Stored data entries

###

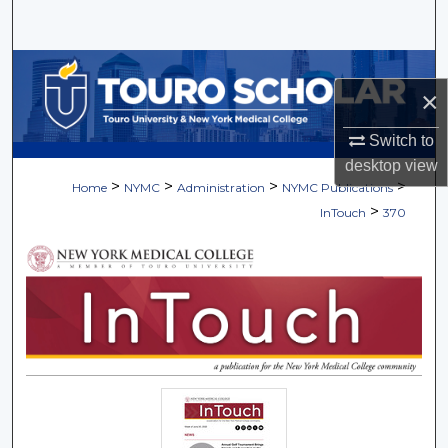
Search
Browse Collections
×
My Account
Switch to
desktop
view
About
>
>
>
>
Home
NYMC
Administration
NYMC Publications
>
InTouch
370
Digital Commons Network™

###

Goal of the exercise
Transcribe the lines above exactly, setting aside any picture among them.

Answer space
Search
Browse Collections
×
My Account
Switch to
desktop
view
About
>
>
>
>
Home
NYMC
Administration
NYMC Publications
>
InTouch
370
Digital Commons Network™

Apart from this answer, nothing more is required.